Stored data entries:
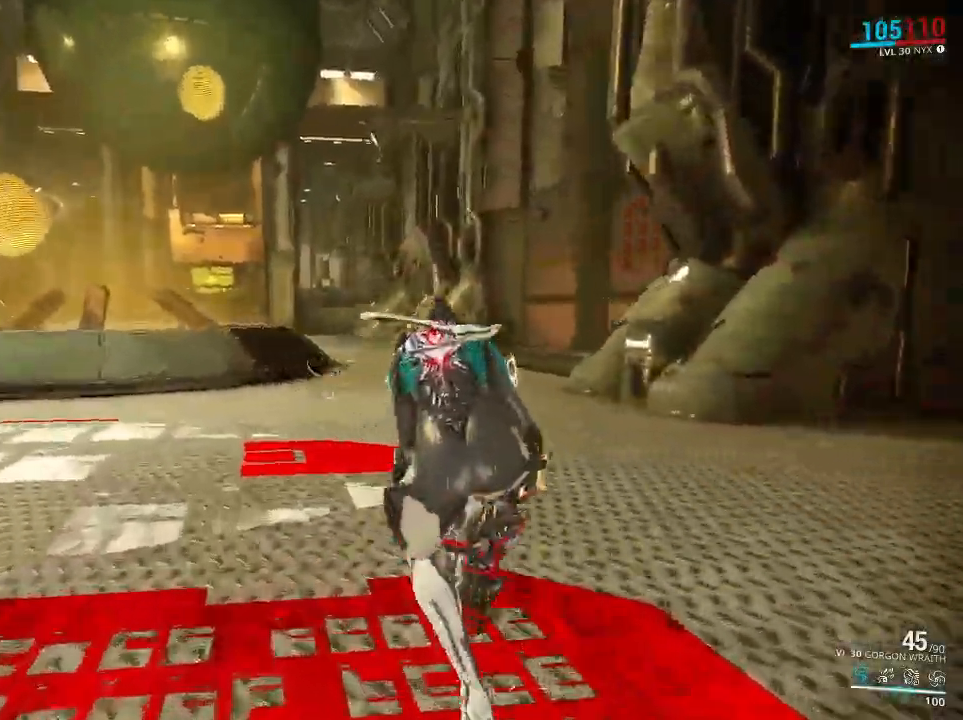
{"keys": ["ctrl", "w"], "mouse": [], "events": [[33, "mouse_right", "down"], [33, "space", "down"], [67, "mouse_mb4", "down"], [200, "mouse_mb4", "up"], [200, "mouse_right", "up"], [300, "ctrl", "up"], [350, "space", "up"], [417, "ctrl", "down"]]}
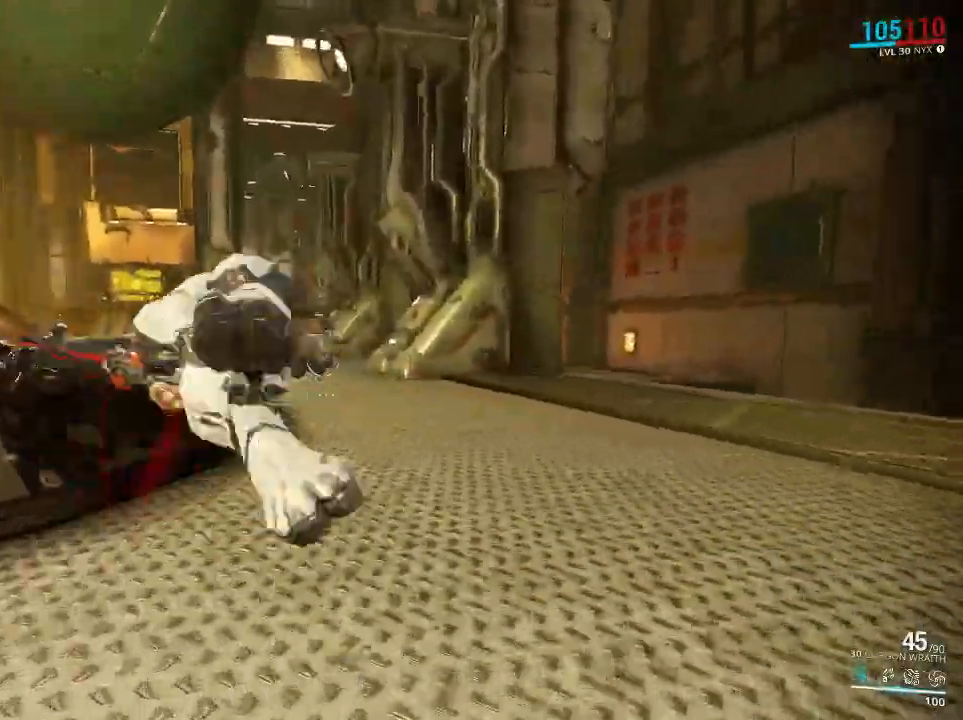
{"keys": ["space", "w"], "mouse": [], "events": [[217, "space", "down"], [250, "mouse_right", "down"], [283, "mouse_mb4", "down"], [383, "mouse_mb4", "up"], [383, "mouse_right", "up"], [467, "ctrl", "up"]]}
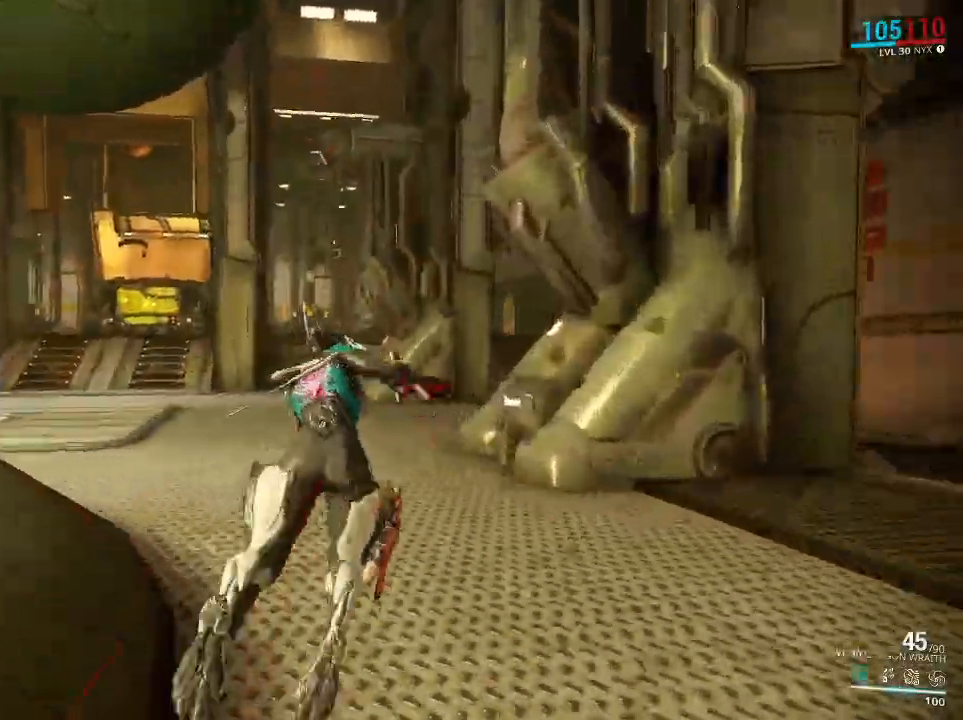
{"keys": ["ctrl", "space", "w"], "mouse": ["right", "mb4"], "events": [[33, "ctrl", "down"], [33, "space", "up"], [433, "space", "down"], [467, "mouse_right", "down"], [500, "mouse_mb4", "down"]]}
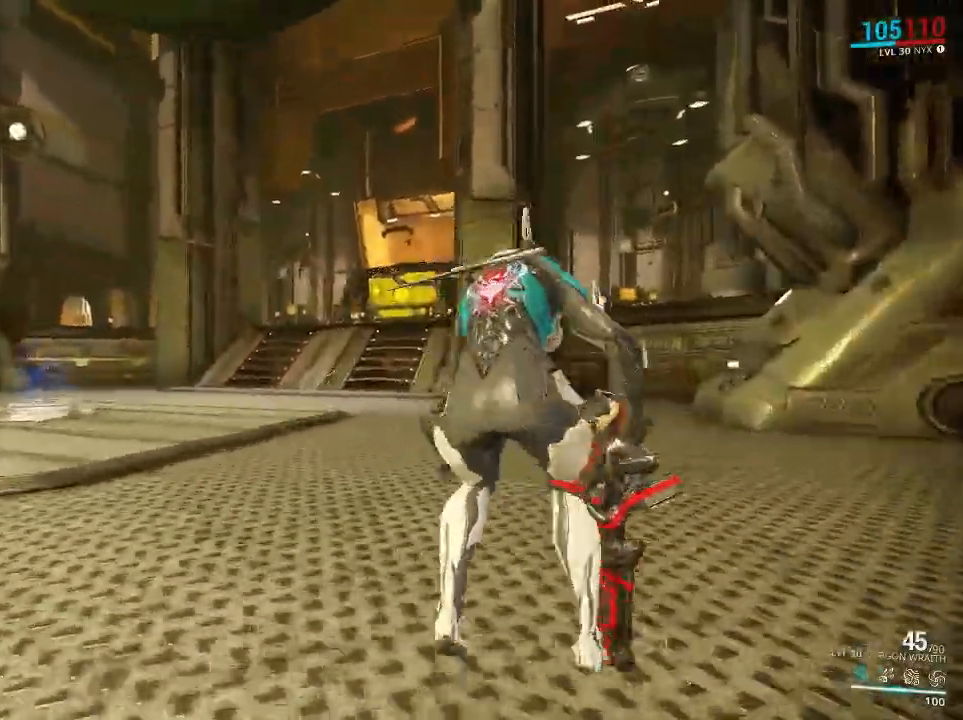
{"keys": ["ctrl", "w"], "mouse": [], "events": [[83, "ctrl", "up"], [83, "mouse_mb4", "up"], [117, "mouse_right", "up"], [183, "space", "up"], [283, "ctrl", "down"]]}
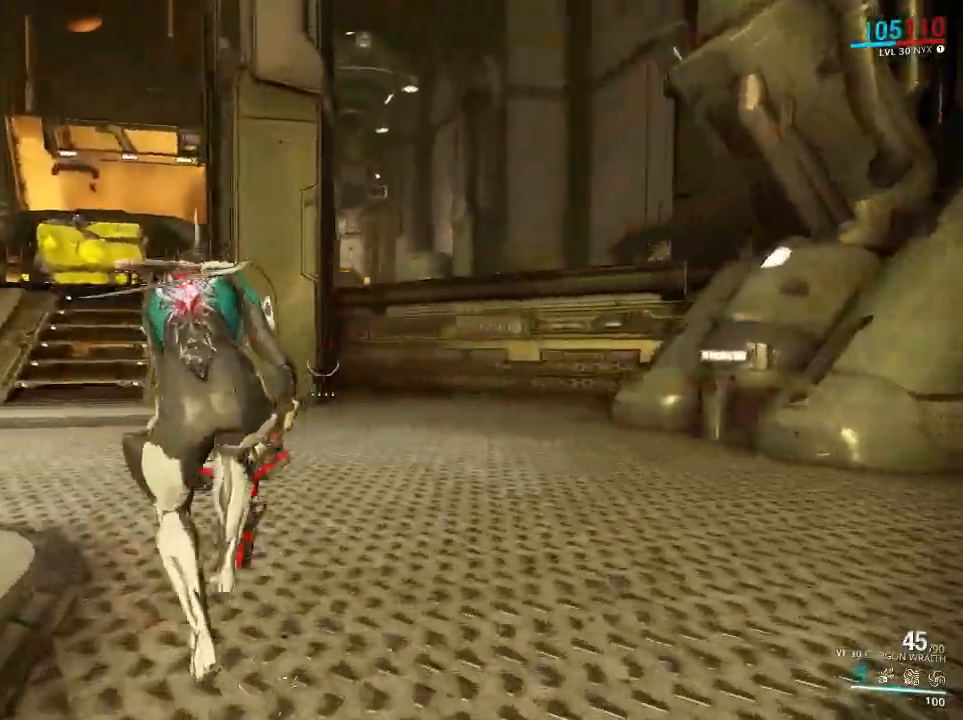
{"keys": ["w"], "mouse": [], "events": [[83, "space", "down"], [117, "mouse_right", "down"], [167, "mouse_mb4", "down"], [267, "ctrl", "up"], [267, "mouse_mb4", "up"], [267, "mouse_right", "up"], [300, "space", "up"]]}
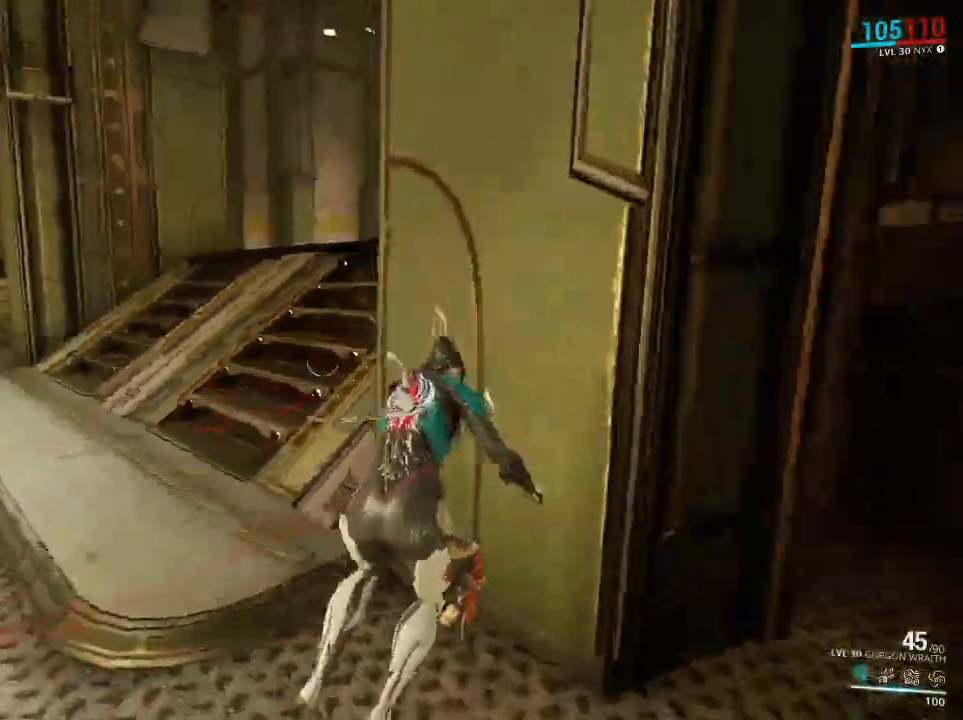
{"keys": ["ctrl", "space", "w"], "mouse": ["right", "mb4"], "events": [[317, "ctrl", "down"], [417, "space", "down"], [450, "mouse_mb4", "down"], [450, "mouse_right", "down"]]}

→ **WHAT YOU ARE ASKED TO DO**
The records above are to be repeated exactly, with every picture removed from the copy.

→ **RESULT OF THE TASK**
{"keys": ["ctrl", "w"], "mouse": [], "events": [[33, "mouse_right", "down"], [33, "space", "down"], [67, "mouse_mb4", "down"], [200, "mouse_mb4", "up"], [200, "mouse_right", "up"], [300, "ctrl", "up"], [350, "space", "up"], [417, "ctrl", "down"]]}
{"keys": ["space", "w"], "mouse": [], "events": [[217, "space", "down"], [250, "mouse_right", "down"], [283, "mouse_mb4", "down"], [383, "mouse_mb4", "up"], [383, "mouse_right", "up"], [467, "ctrl", "up"]]}
{"keys": ["ctrl", "space", "w"], "mouse": ["right", "mb4"], "events": [[33, "ctrl", "down"], [33, "space", "up"], [433, "space", "down"], [467, "mouse_right", "down"], [500, "mouse_mb4", "down"]]}
{"keys": ["ctrl", "w"], "mouse": [], "events": [[83, "ctrl", "up"], [83, "mouse_mb4", "up"], [117, "mouse_right", "up"], [183, "space", "up"], [283, "ctrl", "down"]]}
{"keys": ["w"], "mouse": [], "events": [[83, "space", "down"], [117, "mouse_right", "down"], [167, "mouse_mb4", "down"], [267, "ctrl", "up"], [267, "mouse_mb4", "up"], [267, "mouse_right", "up"], [300, "space", "up"]]}
{"keys": ["ctrl", "space", "w"], "mouse": ["right", "mb4"], "events": [[317, "ctrl", "down"], [417, "space", "down"], [450, "mouse_mb4", "down"], [450, "mouse_right", "down"]]}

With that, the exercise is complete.